Task to complete: Reproduce, character for character, the lines from the one containing "plans à ne pas" up to and including the one containing "de diversifier votre capitale ?".

Source material:
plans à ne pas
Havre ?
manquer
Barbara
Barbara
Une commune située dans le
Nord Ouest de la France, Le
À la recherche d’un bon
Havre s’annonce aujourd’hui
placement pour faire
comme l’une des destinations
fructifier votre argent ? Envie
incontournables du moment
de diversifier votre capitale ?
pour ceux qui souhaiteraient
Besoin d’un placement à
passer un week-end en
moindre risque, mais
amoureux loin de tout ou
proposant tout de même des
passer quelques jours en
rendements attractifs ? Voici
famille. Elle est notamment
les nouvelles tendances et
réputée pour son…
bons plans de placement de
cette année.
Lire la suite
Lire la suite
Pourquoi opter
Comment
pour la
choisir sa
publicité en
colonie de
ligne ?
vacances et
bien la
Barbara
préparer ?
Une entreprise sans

--

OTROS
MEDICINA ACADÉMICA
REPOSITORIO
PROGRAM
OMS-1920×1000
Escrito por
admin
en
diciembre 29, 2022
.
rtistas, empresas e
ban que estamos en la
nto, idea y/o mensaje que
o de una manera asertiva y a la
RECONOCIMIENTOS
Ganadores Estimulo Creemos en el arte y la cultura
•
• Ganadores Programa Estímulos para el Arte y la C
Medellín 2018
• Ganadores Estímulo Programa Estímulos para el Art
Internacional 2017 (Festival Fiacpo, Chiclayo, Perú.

==

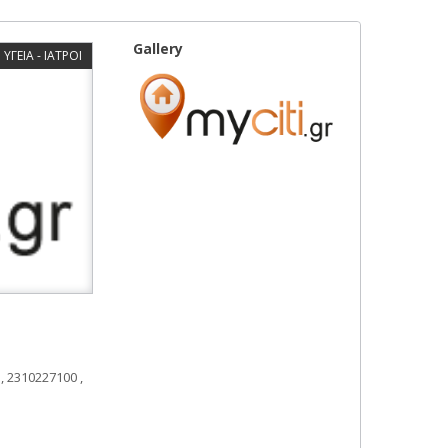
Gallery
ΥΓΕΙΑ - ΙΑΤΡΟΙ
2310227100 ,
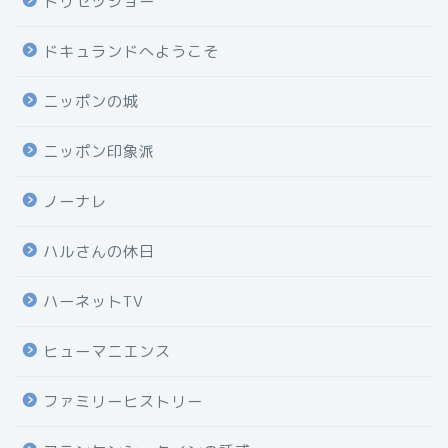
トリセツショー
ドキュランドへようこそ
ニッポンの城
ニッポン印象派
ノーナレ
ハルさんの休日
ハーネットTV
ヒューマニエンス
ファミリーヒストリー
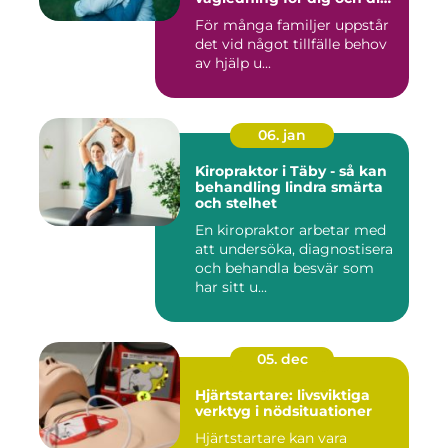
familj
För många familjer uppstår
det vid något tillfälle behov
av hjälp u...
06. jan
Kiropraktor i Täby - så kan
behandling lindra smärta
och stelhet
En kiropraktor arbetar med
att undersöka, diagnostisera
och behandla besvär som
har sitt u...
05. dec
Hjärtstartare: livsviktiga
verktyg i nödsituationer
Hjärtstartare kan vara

Result of the task:
plans à ne pas
Havre ?
manquer
Barbara
Barbara
Une commune située dans le
Nord Ouest de la France, Le
À la recherche d’un bon
Havre s’annonce aujourd’hui
placement pour faire
comme l’une des destinations
fructifier votre argent ? Envie
incontournables du moment
de diversifier votre capitale ?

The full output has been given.